Extracted data entries:
>> start
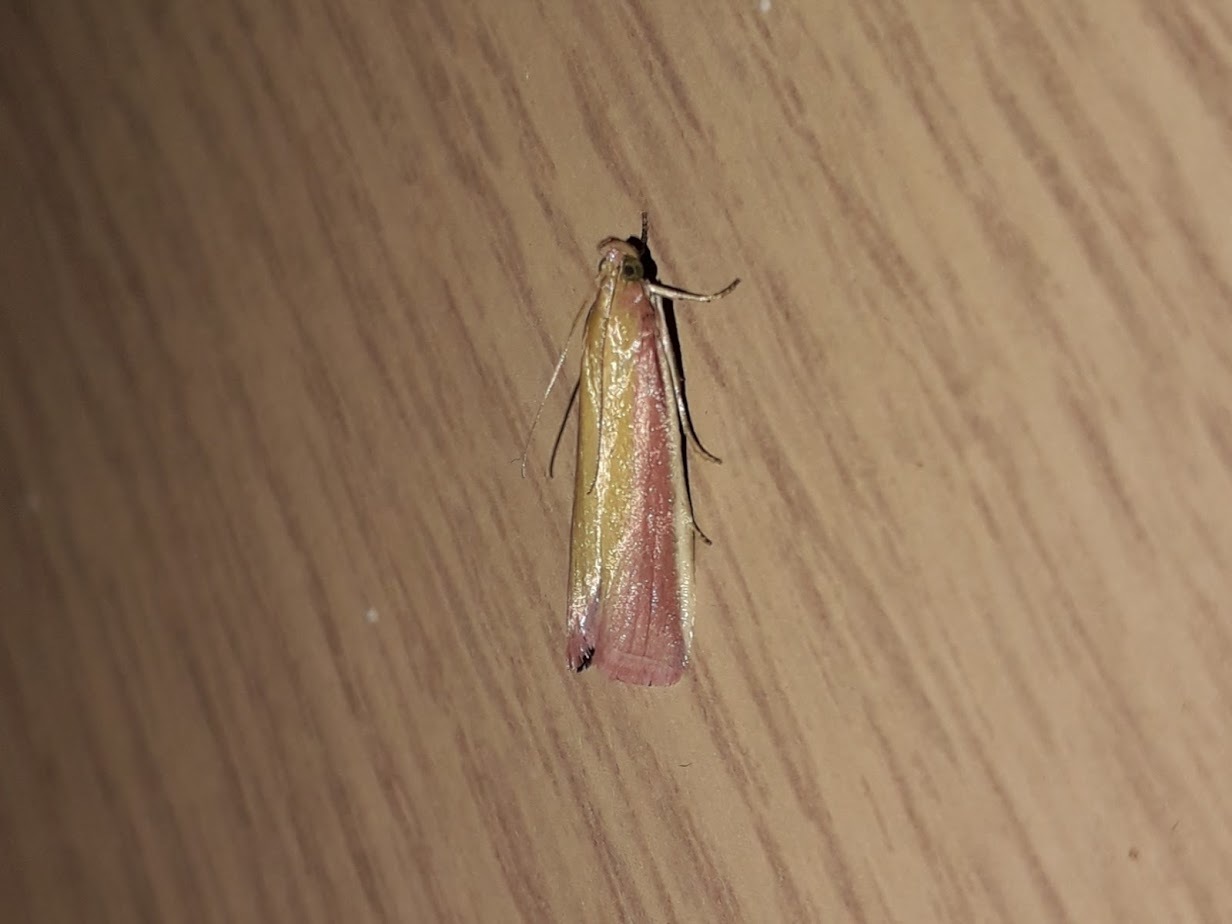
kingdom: Animalia
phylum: Arthropoda
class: Insecta
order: Lepidoptera
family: Pyralidae
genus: Oncocera
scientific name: Oncocera semirubella
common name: Rosy-striped knot-horn
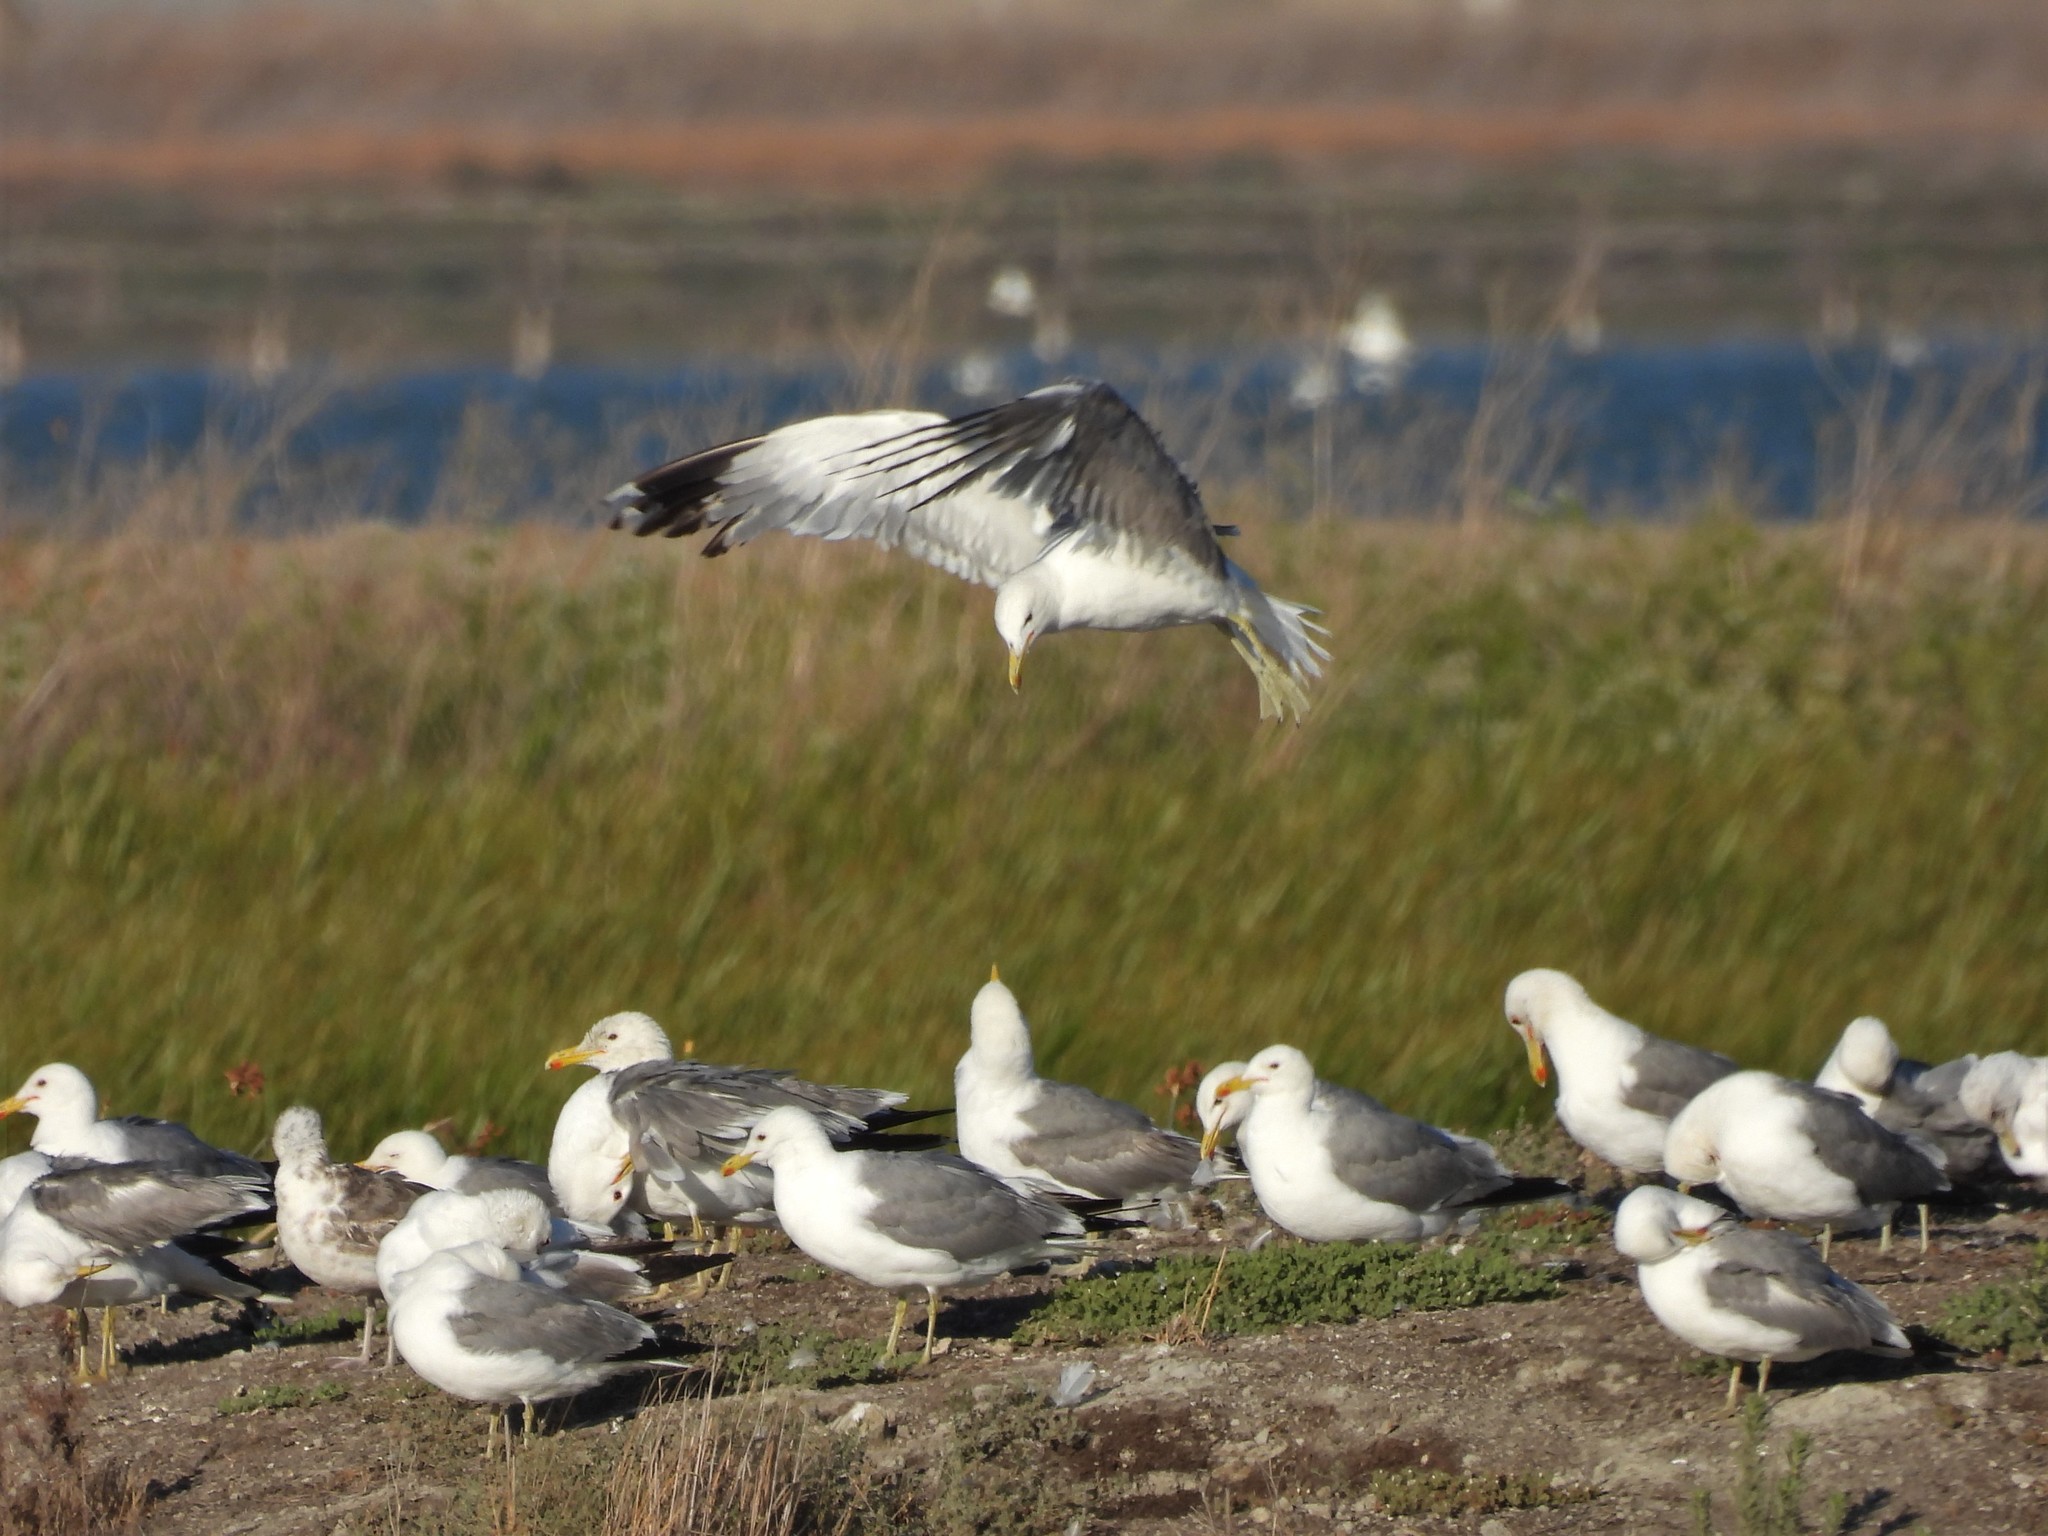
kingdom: Animalia
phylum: Chordata
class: Aves
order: Charadriiformes
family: Laridae
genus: Larus
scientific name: Larus californicus
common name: California gull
>> end
Render each line of the rows above as a Markdown table with the columns No and Line, numbering the lines in order and skipping blank ones. Omit the pictures.

| No | Line |
|---|---|
| 1 | kingdom: Animalia |
| 2 | phylum: Arthropoda |
| 3 | class: Insecta |
| 4 | order: Lepidoptera |
| 5 | family: Pyralidae |
| 6 | genus: Oncocera |
| 7 | scientific name: Oncocera semirubella |
| 8 | common name: Rosy-striped knot-horn |
| 9 | kingdom: Animalia |
| 10 | phylum: Chordata |
| 11 | class: Aves |
| 12 | order: Charadriiformes |
| 13 | family: Laridae |
| 14 | genus: Larus |
| 15 | scientific name: Larus californicus |
| 16 | common name: California gull |